Pennsylvania solitary confinement practices challenged News
Pennsylvania solitary confinement practices challenged

The American Civil Liberties Union (ACLU), together with the Abolitionist Law Center [advocacy websites], and the law firms of Kairys, Rudovsky, Messing, Feiberg & Lin LLP and Drinker Biddle & Reath LLP [firm websites] filed a class action suit [complaint, PDF] against Pennsylvania’s “unconstitutional practice of holding prisoners sentenced to death in mandatory, permanent solitary confinement,” alleging that the practice “cruelly and baselessly hold death-sentenced prisoners in permanent, degrading, and inhumane solitary confinement until their capital sentence is overturned, or they die by execution or natural causes.”

The complaint has been field on behalf of plaintiffs Anthony Reid, Ricardo Natividad, Mark Newton Spotz, Ronald Gibson and Jermont Cox, who have been held in solitary confinement while on death row for a periods ranging between 16 to 27 years. Furthermore, the complaint alleges that nearly eighty percent of the 156 prisoners currently on death row have been in solitary confinement for more than a decade with prisoners being made to spend “22-24 hours a day” in their cells alone.

The complaint also alleges that the conditions and the length of confinement in this situation “constitute an atypical and significant hardship as compared with the ordinary incidents of prison life” because of 1) the complete isolation on death row, 2) the indefinite and permanent nature of confinement, and 3) the prisoner’s inability to challenge their placement in solitary confinement.

The complaint also adds that “an actual controversy exists regarding the constitutionality of Defendants’ practices and policies regarding the automatic placement of all death-sentenced prisoners in solitary confinement,” and as such, a declaration on this issue by the court will help resolve a portion of that controversy and also guide future actions taken by the state.

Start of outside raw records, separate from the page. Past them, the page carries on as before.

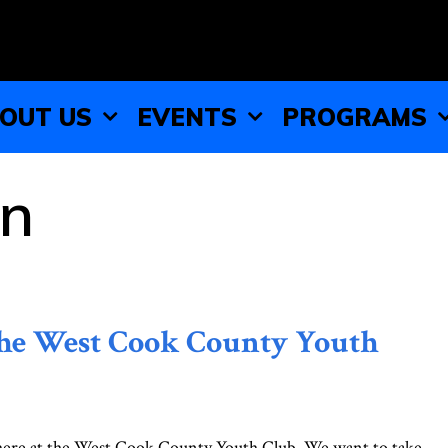
OUT US
EVENTS
PROGRAMS
on
the West Cook County Youth
 here at the West Cook County Youth Club. We want to take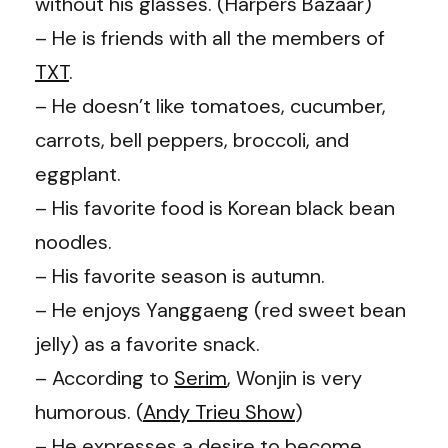
without his glasses. (
Harpers Bazaar
)
– He is friends with all the members of
TXT
.
– He doesn’t like tomatoes, cucumber,
carrots, bell peppers, broccoli, and
eggplant.
– His favorite food is Korean black bean
noodles.
– His favorite season is autumn.
– He enjoys Yanggaeng (red sweet bean
jelly) as a favorite snack.
– According to
Serim
, Wonjin is very
humorous. (
Andy Trieu Show
)
– He expresses a desire to become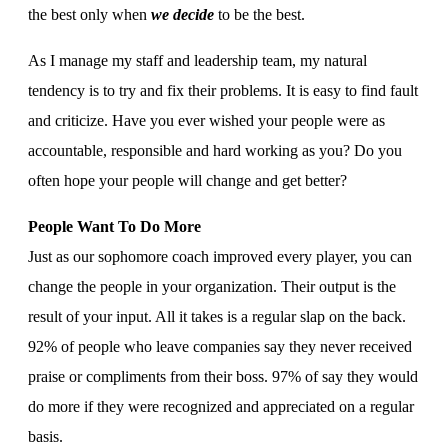
the best only when
we decide
to be the best.
As I manage my staff and leadership team, my natural
tendency is to try and fix their problems. It is easy to find fault
and criticize. Have you ever wished your people were as
accountable, responsible and hard working as you? Do you
often hope your people will change and get better?
People Want To Do More
Just as our sophomore coach improved every player, you can
change the people in your organization. Their output is the
result of your input. All it takes is a regular slap on the back.
92% of people who leave companies say they never received
praise or compliments from their boss. 97% of say they would
do more if they were recognized and appreciated on a regular
basis.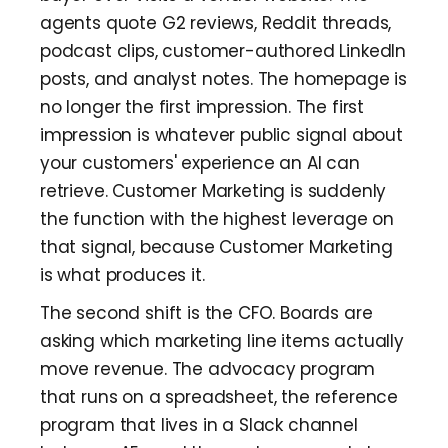
agents quote G2 reviews, Reddit threads,
podcast clips, customer-authored LinkedIn
posts, and analyst notes. The homepage is
no longer the first impression. The first
impression is whatever public signal about
your customers' experience an AI can
retrieve. Customer Marketing is suddenly
the function with the highest leverage on
that signal, because Customer Marketing
is what produces it.
The second shift is the CFO. Boards are
asking which marketing line items actually
move revenue. The advocacy program
that runs on a spreadsheet, the reference
program that lives in a Slack channel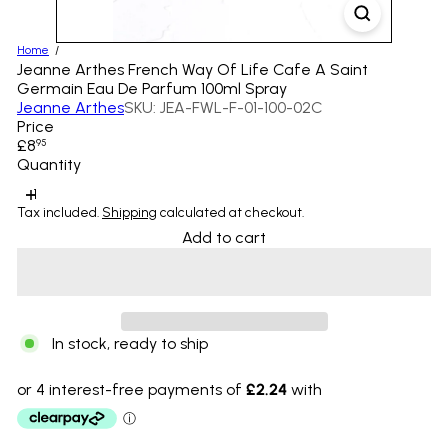
Home
Jeanne Arthes French Way Of Life Cafe A Saint
Germain Eau De Parfum 100ml Spray
Jeanne Arthes
SKU: JEA-FWL-F-01-100-02C
Price
Regular
£8
95
price
Quantity
Tax included.
Shipping
calculated at checkout.
Add to cart
In stock, ready to ship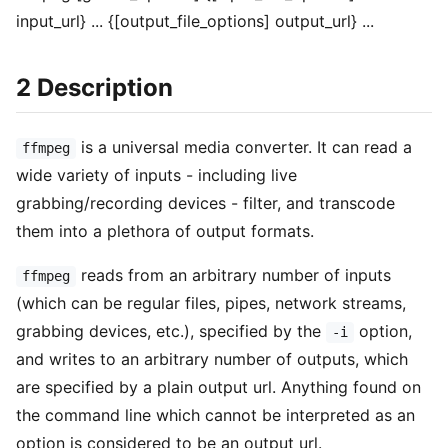
input_url} ... {[output_file_options] output_url} ...
2 Description
is a universal media converter. It can read a
ffmpeg
wide variety of inputs - including live
grabbing/recording devices - filter, and transcode
them into a plethora of output formats.
reads from an arbitrary number of inputs
ffmpeg
(which can be regular files, pipes, network streams,
grabbing devices, etc.), specified by the
option,
-i
and writes to an arbitrary number of outputs, which
are specified by a plain output url. Anything found on
the command line which cannot be interpreted as an
option is considered to be an output url.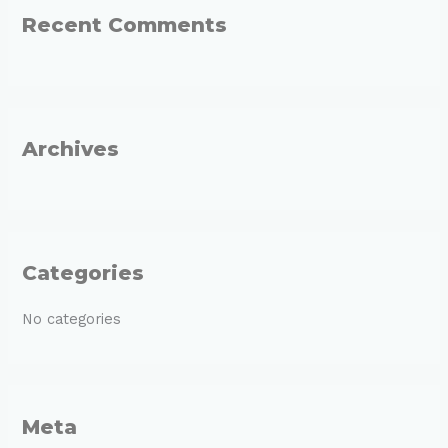
Recent Comments
c
h
f
o
r
Archives
:
Categories
No categories
Meta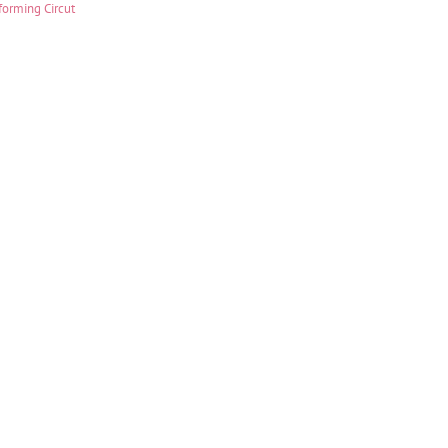
forming Circut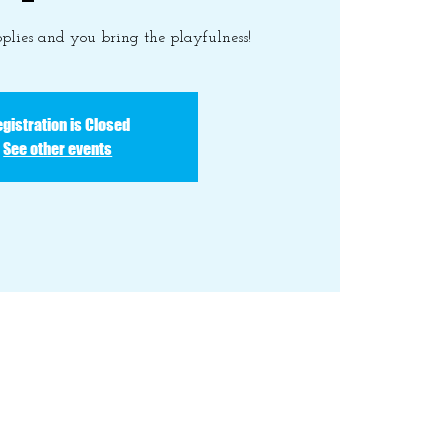
plies and you bring the playfulness!
gistration is Closed
See other events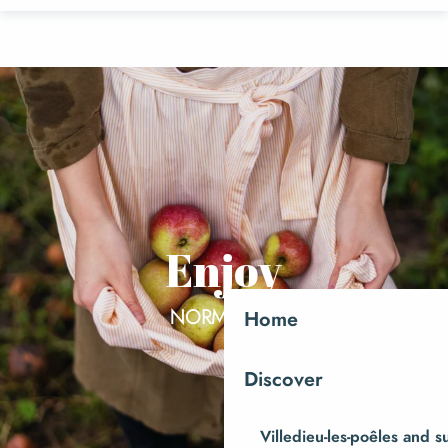
Aller
au
contenu
principal
Enjoy
NORMANDY
Home
Discover
Villedieu-les-poêles and 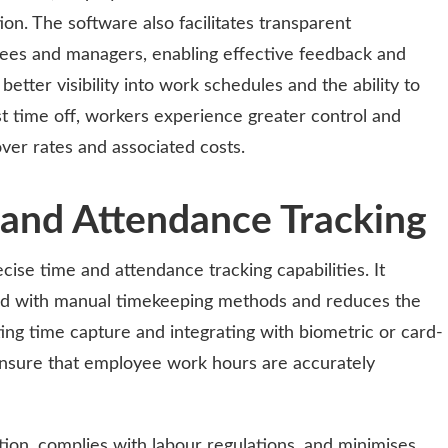
ction. The software also facilitates transparent
s and managers, enabling effective feedback and
ter visibility into work schedules and the ability to
st time off, workers experience greater control and
ver rates and associated costs.
and Attendance Tracking
ecise time and attendance tracking capabilities. It
ted with manual timekeeping methods and reduces the
ting time capture and integrating with biometric or card-
nsure that employee work hours are accurately
ation, complies with labour regulations, and minimises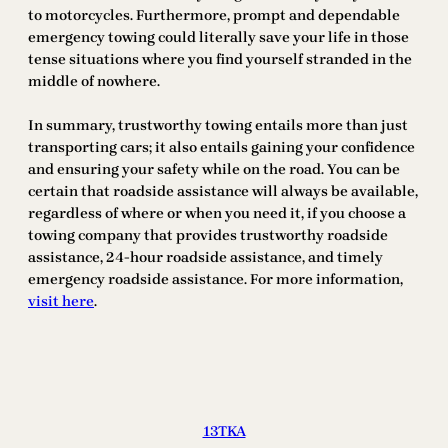
to motorcycles. Furthermore, prompt and dependable
emergency towing could literally save your life in those
tense situations where you find yourself stranded in the
middle of nowhere.
In summary, trustworthy towing entails more than just
transporting cars; it also entails gaining your confidence
and ensuring your safety while on the road. You can be
certain that roadside assistance will always be available,
regardless of where or when you need it, if you choose a
towing company that provides trustworthy roadside
assistance, 24-hour roadside assistance, and timely
emergency roadside assistance. For more information,
visit here
.
13TKA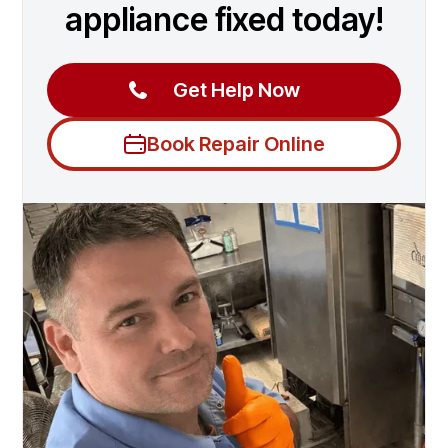
appliance fixed today!
Get Help Now
Book Repair Online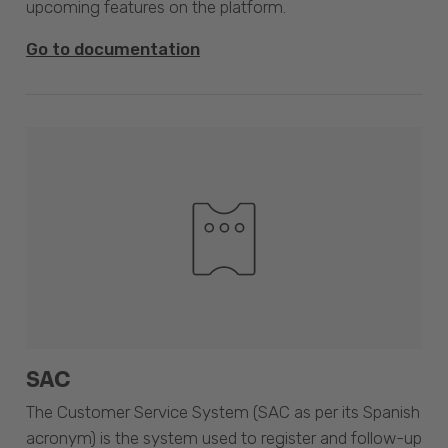
upcoming features on the platform.
Go to documentation
SAC
The Customer Service System (SAC as per its Spanish
acronym) is the system used to register and follow-up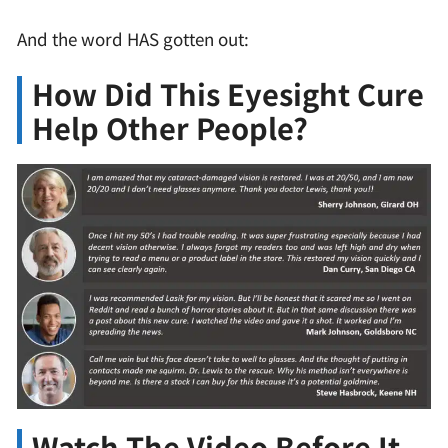
And the word HAS gotten out:
How Did This Eyesight Cure
Help Other People?
Watch The Video Before It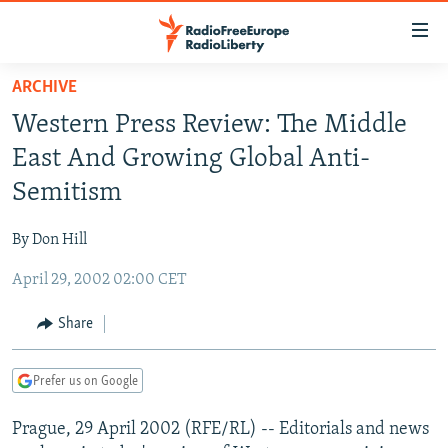
Accessibility
links
Skip
ARCHIVE
to
TO READERS IN RUSSIA
Western Press Review: The Middle
main
RUSSIA PROGRAMMING
content
East And Growing Global Anti-
IRAN
Skip
RADIO SVOBODA
Semitism
to
CENTRAL ASIA
CURRENT TIME
main
By Don Hill
SOUTH ASIA
RADIO AZATLIQ
KAZAKHSTAN
Navigation
Skip
April 29, 2002 02:00 CET
CAUCASUS
MARSHO RADIO
KYRGYZSTAN
AFGHANISTAN
to
CENTRAL/SE EUROPE
TAJIKISTAN
PAKISTAN
ARMENIA
Share
Search
EAST EUROPE
TURKMENISTAN
AZERBAIJAN
BOSNIA
Prefer us on Google
VISUALS
UZBEKISTAN
GEORGIA
KOSOVO
BELARUS
Prague, 29 April 2002 (RFE/RL) -- Editorials and news
INVESTIGATIONS
MOLDOVA
UKRAINE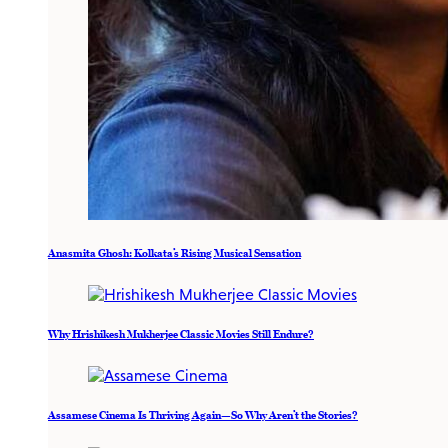
Anasmita Ghosh: Kolkata’s Rising Musical Sensation
Why Hrishikesh Mukherjee Classic Movies Still Endure?
Assamese Cinema Is Thriving Again—So Why Aren’t the Stories?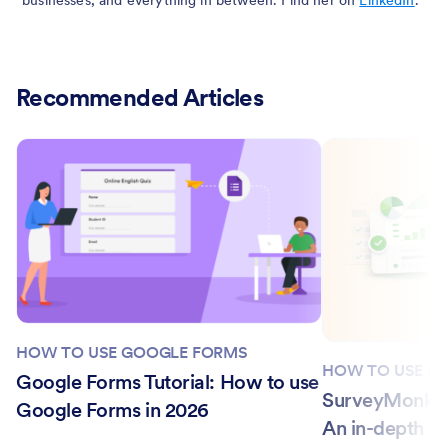
Recommended Articles
HOW TO USE GOOGLE FORMS
HOW TO USE G
Google Forms Tutorial: How to use
SurveyMonkey
Google Forms in 2026
An in-depth c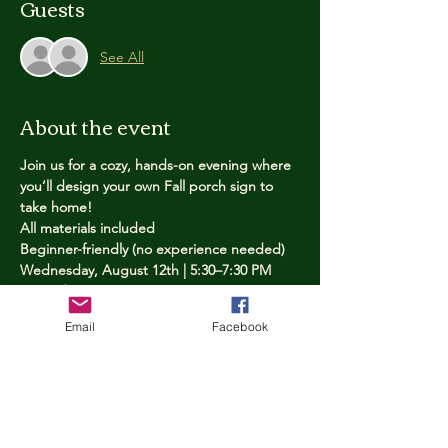
Guests
See All
About the event
Join us for a cozy, hands-on evening where 
you’ll design your own Fall porch sign to 
take home!
All materials included
Beginner-friendly (no experience needed)
Wednesday, August 12th | 5:30–7:30 PM
Limited spots — reserve yours now
Email
Facebook
Tickets
Price
$25.00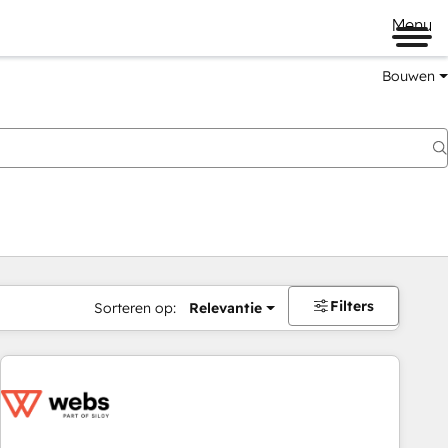
Menu
Bouwen
Filters
Sorteren op:
Relevantie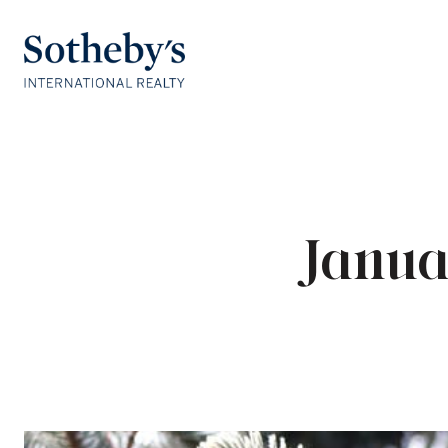
Janua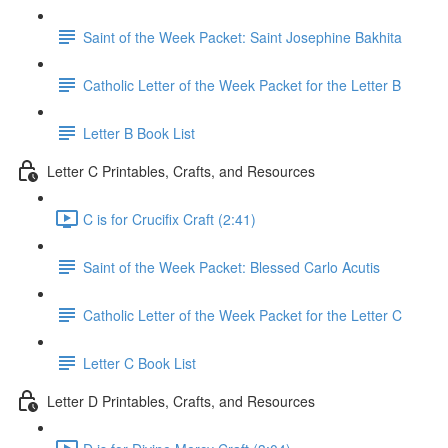
Saint of the Week Packet: Saint Josephine Bakhita
Catholic Letter of the Week Packet for the Letter B
Letter B Book List
Letter C Printables, Crafts, and Resources
C is for Crucifix Craft (2:41)
Saint of the Week Packet: Blessed Carlo Acutis
Catholic Letter of the Week Packet for the Letter C
Letter C Book List
Letter D Printables, Crafts, and Resources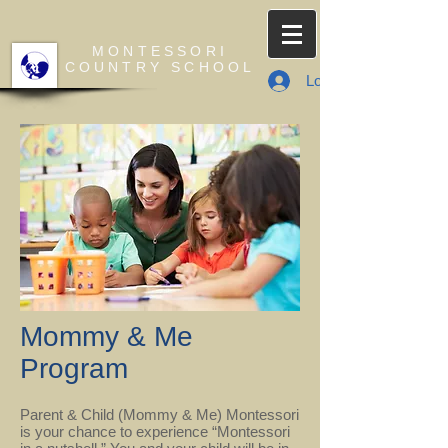
MONTESSORI
COUNTRY SCHOOL
Log In
Mommy & Me
Program
Parent & Child (Mommy & Me) Montessori
is your chance to experience “Montessori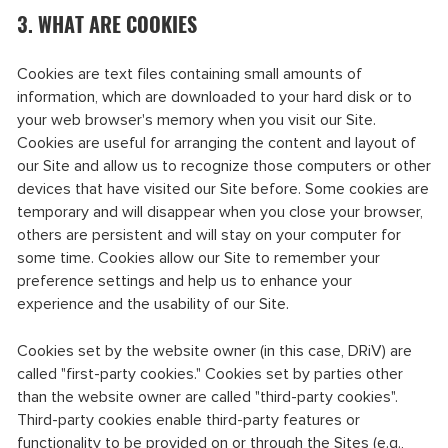
3. WHAT ARE COOKIES
Cookies are text files containing small amounts of
information, which are downloaded to your hard disk or to
your web browser's memory when you visit our Site.
Cookies are useful for arranging the content and layout of
our Site and allow us to recognize those computers or other
devices that have visited our Site before. Some cookies are
temporary and will disappear when you close your browser,
others are persistent and will stay on your computer for
some time. Cookies allow our Site to remember your
preference settings and help us to enhance your
experience and the usability of our Site.
Cookies set by the website owner (in this case, DRiV) are
called "first-party cookies." Cookies set by parties other
than the website owner are called "third-party cookies".
Third-party cookies enable third-party features or
functionality to be provided on or through the Sites (e.g.,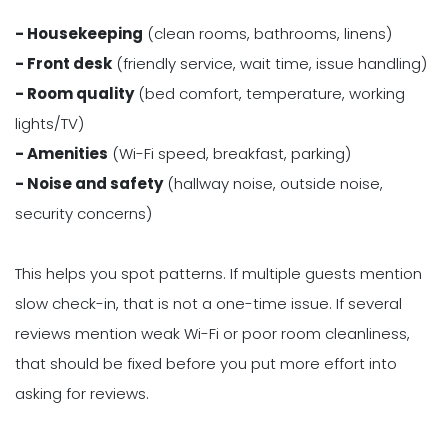
- Housekeeping
(clean rooms, bathrooms, linens)
- Front desk
(friendly service, wait time, issue handling)
- Room quality
(bed comfort, temperature, working
lights/TV)
- Amenities
(Wi-Fi speed, breakfast, parking)
- Noise and safety
(hallway noise, outside noise,
security concerns)
This helps you spot patterns. If multiple guests mention
slow check-in, that is not a one-time issue. If several
reviews mention weak Wi-Fi or poor room cleanliness,
that should be fixed before you put more effort into
asking for reviews.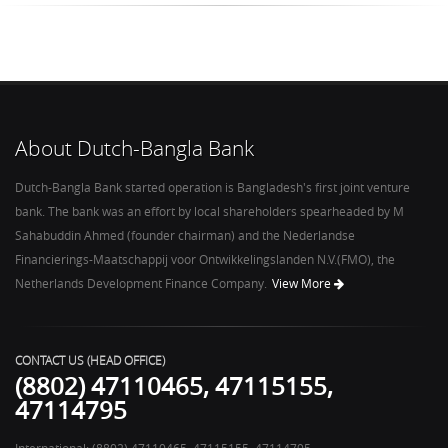
About Dutch-Bangla Bank
Dutch-Bangla Bank started operation is Bangladesh's first joint venture
bank. The bank was an effort by local shareholders spearheaded by M
Sahabuddin Ahmed (founder chairman) and the Nederlandse
Financierings-Maatschappij voor Ontwikkelingslanden N.V.(FMO), the
View More
Netherlands Development Finance Company.
CONTACT US (HEAD OFFICE)
(8802) 47110465, 47115155,
47114795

Stating that the practices deprives these prisoners of their Eighth Amendment right to be free of cruel and unusual punishment and their Fourteenth Amendment [texts, PDFs] right to due process of law, the suit seeks declaratory and injunctive relief to enjoin the government from continuing the practices so as to prevent irreparable harm.

The ACLU and Abolitionist Law Center stated of the lawsuit:

Solitary confinement is psychological torture. By automatically imposing that torture on every prisoner facing a death sentence, Pennsylvania’s Department of Corrections is acting as if the Eighth Amendment ban on cruel and unusual punishment doesn’t exist. … The cells that hold Pennsylvania’s prisoners with death sentences are designed to make seeing another human being just about impossible, let alone interacting with one. … Across the country, prison officials are recognizing that solitary is a tool to be used only in extreme emergencies and only for short periods of time. … It’s time for Pennsylvania to take note.